We also ingest data from numerous third-party sources. Primarily from API endpoints, but also by other means (public gcs buckets, reading onchain contracts, etc).
Storage#
Our primary storage layer is Google Cloud Storage (GCS). All of the data we ingest is first stored in GCS before any further processing.
We use a single GCS bucket for all data, with the following naming convention:
gs://BUCKET/ROOT_PATH/partitionA=0/partitionB=1/file.parquet
The ROOT_PATH
of a dataset is almost like a table name. It can be nested, so we can group related
datasets together in a hierarchy.
The most common partition used is dt
(for date).
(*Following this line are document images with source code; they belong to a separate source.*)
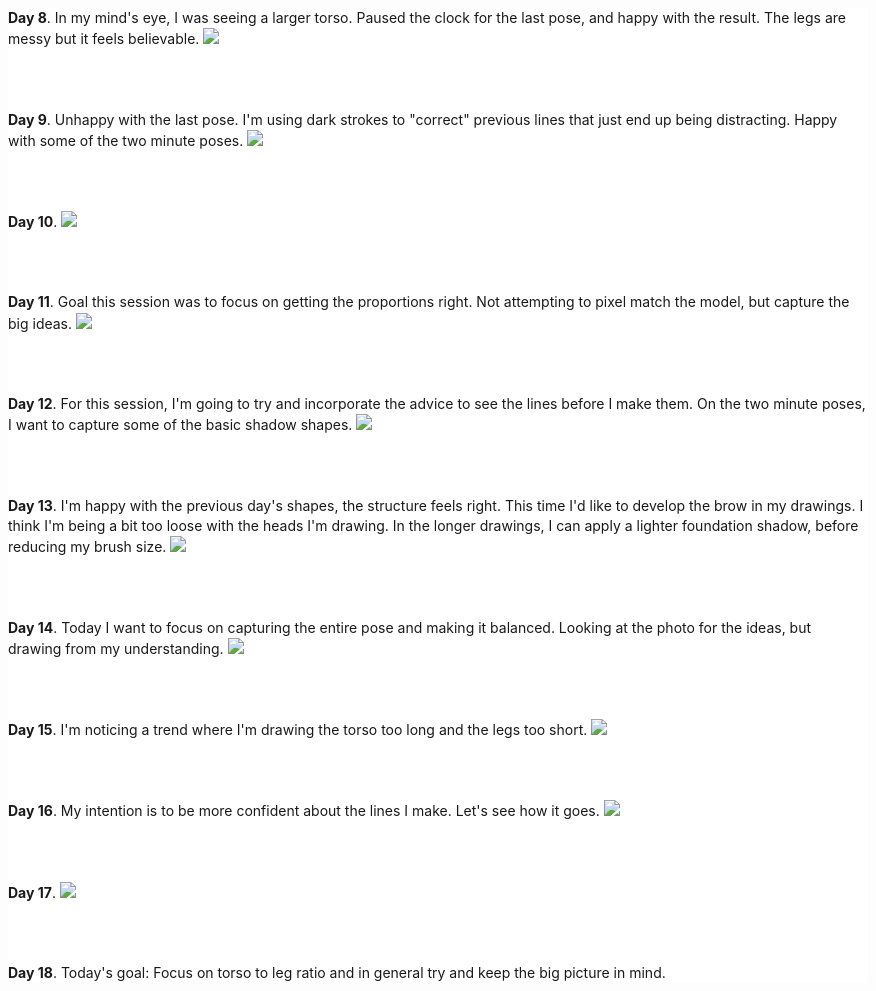 **Day 8**.
In my mind's eye, I was seeing a larger torso. Paused the clock for the last
pose, and happy with the result. The legs are messy but it feels believable.
<image style="width:100%" src="/images/figuary-2020-day-8.jpg"/>
<div style="height: 32px"></div>


**Day 9**. Unhappy with the last pose. I'm using dark strokes
to "correct" previous lines that just end up being distracting. Happy with
some of the two minute poses.
<image style="width:100%" src="/images/figuary-2020-day-9.jpg"/>
<div style="height: 32px"></div>

**Day 10**.
<image style="width:100%" src="/images/figuary-2020-day-10.jpg"/>
<div style="height: 32px"></div>

**Day 11**. Goal this session was to focus on getting the proportions right.
Not attempting to pixel match the model, but capture the big ideas.
<image style="width:100%" src="/images/figuary-2020-day-11.jpg"/>
<div style="height: 32px"></div>

**Day 12**. For this session, I'm going to try and incorporate the advice to
see the lines before I make them. On the two minute poses, I want to capture
some of the basic shadow shapes.
<image style="width:100%" src="/images/figuary-2020-day-12.jpg"/>
<div style="height: 32px"></div>

**Day 13**. I'm happy with the previous day's shapes, the structure feels
right. This time I'd like to develop the brow in my drawings. I think I'm
being a bit too loose with the heads I'm drawing. In the longer drawings, I
can apply a lighter foundation shadow, before reducing my brush size.
<image style="width:100%" src="/images/figuary-2020-day-13.jpg"/>
<div style="height: 32px"></div>

**Day 14**. Today I want to focus on capturing the entire pose and making it
balanced. Looking at the photo for the ideas, but drawing from my
understanding.
<image style="width:100%" src="/images/figuary-2020-day-14.jpg"/>
<div style="height: 32px"></div>

**Day 15**. I'm noticing a trend where I'm drawing the torso too long and the
legs too short.
<image style="width:100%" src="/images/figuary-2020-day-15.jpg"/>
<div style="height: 32px"></div>

**Day 16**. My intention is to be more confident about the lines I make. Let's
see how it goes.
<image style="width:100%" src="/images/figuary-2020-day-16.jpg"/>
<div style="height: 32px"></div>

**Day 17**.
<image style="width:100%" src="/images/figuary-2020-day-17.jpg"/>
<div style="height: 32px"></div>

**Day 18**.
Today's goal: Focus on torso to leg ratio and in general try and keep the big picture in mind.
We use it in almost all our datasets as we
generally stick to daily data processing. For multichain datasets we also use the chain
partition.
The file format used is always Parquet.
Below we show some example root paths in GCS. These paths are for a family of tables called
blockbatch
(for the approach used to process them). As you can see we have multiple levels of
neseting:

ClickHouse Data Warehouse#
We use ClickHouse as our data warehouse. From ClickHouse we can use the S3 Table Engine to read data directly from GCS. We have a number of convenience functions that let us read by specifying the root path of the data in GCS and a partition value.
Processing and Orchestration#
We use dagster running on kubernetes to orchestrate ingestion and processing of data. This includes:
Ingestion, which reads from our input data sources and writes to GCS.
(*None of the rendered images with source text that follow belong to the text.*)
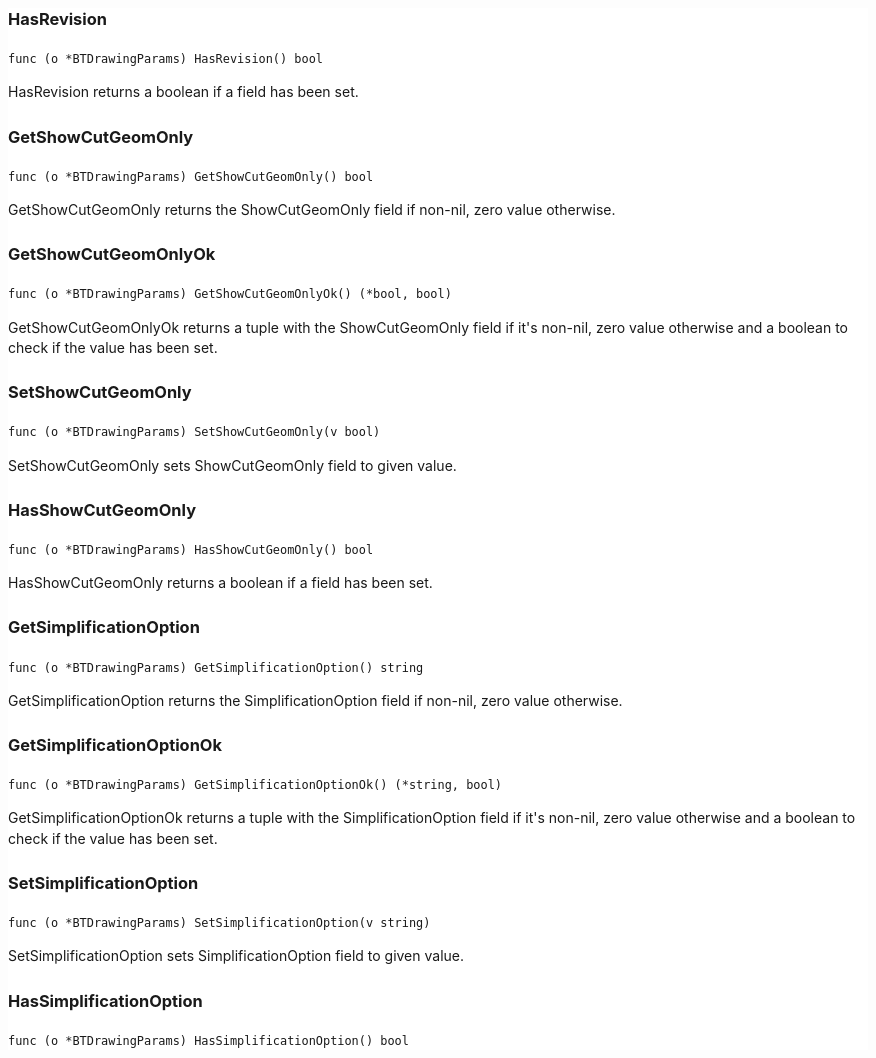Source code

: ### HasRevision

`func (o *BTDrawingParams) HasRevision() bool`

HasRevision returns a boolean if a field has been set.

### GetShowCutGeomOnly

`func (o *BTDrawingParams) GetShowCutGeomOnly() bool`

GetShowCutGeomOnly returns the ShowCutGeomOnly field if non-nil, zero value otherwise.

### GetShowCutGeomOnlyOk

`func (o *BTDrawingParams) GetShowCutGeomOnlyOk() (*bool, bool)`

GetShowCutGeomOnlyOk returns a tuple with the ShowCutGeomOnly field if it's non-nil, zero value otherwise
and a boolean to check if the value has been set.

### SetShowCutGeomOnly

`func (o *BTDrawingParams) SetShowCutGeomOnly(v bool)`

SetShowCutGeomOnly sets ShowCutGeomOnly field to given value.

### HasShowCutGeomOnly

`func (o *BTDrawingParams) HasShowCutGeomOnly() bool`

HasShowCutGeomOnly returns a boolean if a field has been set.

### GetSimplificationOption

`func (o *BTDrawingParams) GetSimplificationOption() string`

GetSimplificationOption returns the SimplificationOption field if non-nil, zero value otherwise.

### GetSimplificationOptionOk

`func (o *BTDrawingParams) GetSimplificationOptionOk() (*string, bool)`

GetSimplificationOptionOk returns a tuple with the SimplificationOption field if it's non-nil, zero value otherwise
and a boolean to check if the value has been set.

### SetSimplificationOption

`func (o *BTDrawingParams) SetSimplificationOption(v string)`

SetSimplificationOption sets SimplificationOption field to given value.

### HasSimplificationOption

`func (o *BTDrawingParams) HasSimplificationOption() bool`
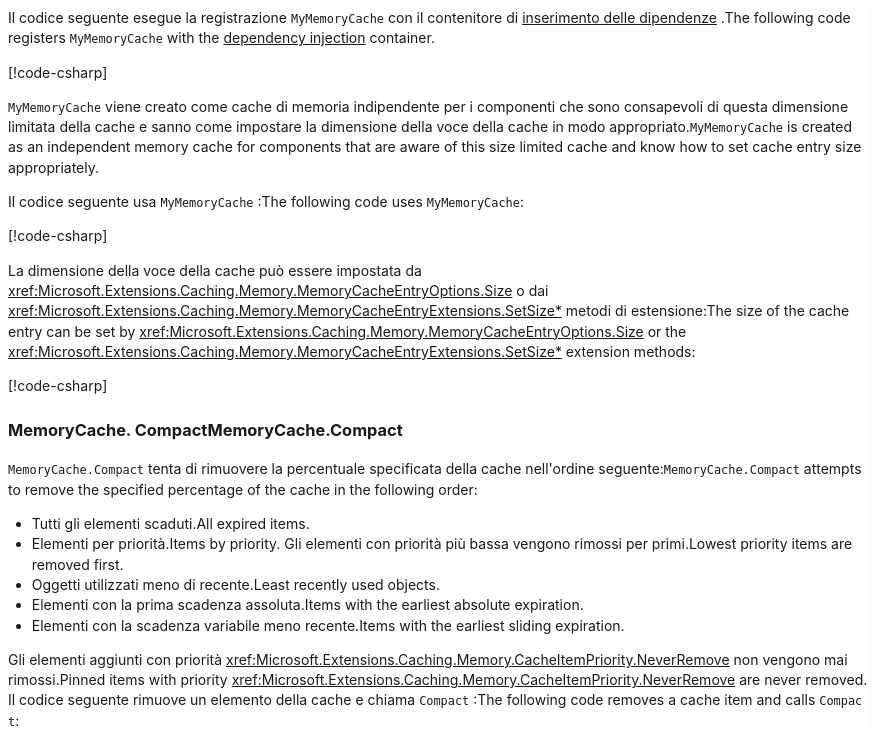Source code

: <span data-ttu-id="0eaf5-199">Il codice seguente esegue la registrazione `MyMemoryCache` con il contenitore di [inserimento delle dipendenze](xref:fundamentals/dependency-injection) .</span><span class="sxs-lookup"><span data-stu-id="0eaf5-199">The following code registers `MyMemoryCache` with the [dependency injection](xref:fundamentals/dependency-injection) container.</span></span>

[!code-csharp[](memory/3.0sample/RPcache/Startup.cs?name=snippet)]

<span data-ttu-id="0eaf5-200">`MyMemoryCache` viene creato come cache di memoria indipendente per i componenti che sono consapevoli di questa dimensione limitata della cache e sanno come impostare la dimensione della voce della cache in modo appropriato.</span><span class="sxs-lookup"><span data-stu-id="0eaf5-200">`MyMemoryCache` is created as an independent memory cache for components that are aware of this size limited cache and know how to set cache entry size appropriately.</span></span>

<span data-ttu-id="0eaf5-201">Il codice seguente usa `MyMemoryCache` :</span><span class="sxs-lookup"><span data-stu-id="0eaf5-201">The following code uses `MyMemoryCache`:</span></span>

[!code-csharp[](memory/3.0sample/RPcache/Pages/SetSize.cshtml.cs?name=snippet)]

<span data-ttu-id="0eaf5-202">La dimensione della voce della cache può essere impostata da <xref:Microsoft.Extensions.Caching.Memory.MemoryCacheEntryOptions.Size> o dai <xref:Microsoft.Extensions.Caching.Memory.MemoryCacheEntryExtensions.SetSize*> metodi di estensione:</span><span class="sxs-lookup"><span data-stu-id="0eaf5-202">The size of the cache entry can be set by <xref:Microsoft.Extensions.Caching.Memory.MemoryCacheEntryOptions.Size> or the <xref:Microsoft.Extensions.Caching.Memory.MemoryCacheEntryExtensions.SetSize*> extension methods:</span></span>

[!code-csharp[](memory/3.0sample/RPcache/Pages/SetSize.cshtml.cs?name=snippet2&highlight=9,10,14,15)]

### <a name="memorycachecompact"></a><span data-ttu-id="0eaf5-203">MemoryCache. Compact</span><span class="sxs-lookup"><span data-stu-id="0eaf5-203">MemoryCache.Compact</span></span>

<span data-ttu-id="0eaf5-204">`MemoryCache.Compact` tenta di rimuovere la percentuale specificata della cache nell'ordine seguente:</span><span class="sxs-lookup"><span data-stu-id="0eaf5-204">`MemoryCache.Compact` attempts to remove the specified percentage of the cache in the following order:</span></span>

* <span data-ttu-id="0eaf5-205">Tutti gli elementi scaduti.</span><span class="sxs-lookup"><span data-stu-id="0eaf5-205">All expired items.</span></span>
* <span data-ttu-id="0eaf5-206">Elementi per priorità.</span><span class="sxs-lookup"><span data-stu-id="0eaf5-206">Items by priority.</span></span> <span data-ttu-id="0eaf5-207">Gli elementi con priorità più bassa vengono rimossi per primi.</span><span class="sxs-lookup"><span data-stu-id="0eaf5-207">Lowest priority items are removed first.</span></span>
* <span data-ttu-id="0eaf5-208">Oggetti utilizzati meno di recente.</span><span class="sxs-lookup"><span data-stu-id="0eaf5-208">Least recently used objects.</span></span>
* <span data-ttu-id="0eaf5-209">Elementi con la prima scadenza assoluta.</span><span class="sxs-lookup"><span data-stu-id="0eaf5-209">Items with the earliest absolute expiration.</span></span>
* <span data-ttu-id="0eaf5-210">Elementi con la scadenza variabile meno recente.</span><span class="sxs-lookup"><span data-stu-id="0eaf5-210">Items with the earliest sliding expiration.</span></span>

<span data-ttu-id="0eaf5-211">Gli elementi aggiunti con priorità <xref:Microsoft.Extensions.Caching.Memory.CacheItemPriority.NeverRemove> non vengono mai rimossi.</span><span class="sxs-lookup"><span data-stu-id="0eaf5-211">Pinned items with priority <xref:Microsoft.Extensions.Caching.Memory.CacheItemPriority.NeverRemove> are never removed.</span></span> <span data-ttu-id="0eaf5-212">Il codice seguente rimuove un elemento della cache e chiama `Compact` :</span><span class="sxs-lookup"><span data-stu-id="0eaf5-212">The following code removes a cache item and calls `Compact`:</span></span>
Processing, which reads from GCS and writes back to GCS.
Transformations, which runs on the ClickHouse Data Warehouse.
Exports, which read from GCS or ClickHouse and write to BigQuery. We use this for public tables and also to expose data to insight toosl that cannot read from ClickHouse directly.
Insights#
We use a number of tools to help us create dashboards and reports. Our main tool is Hex but we also use Streamlit and Google Sheets.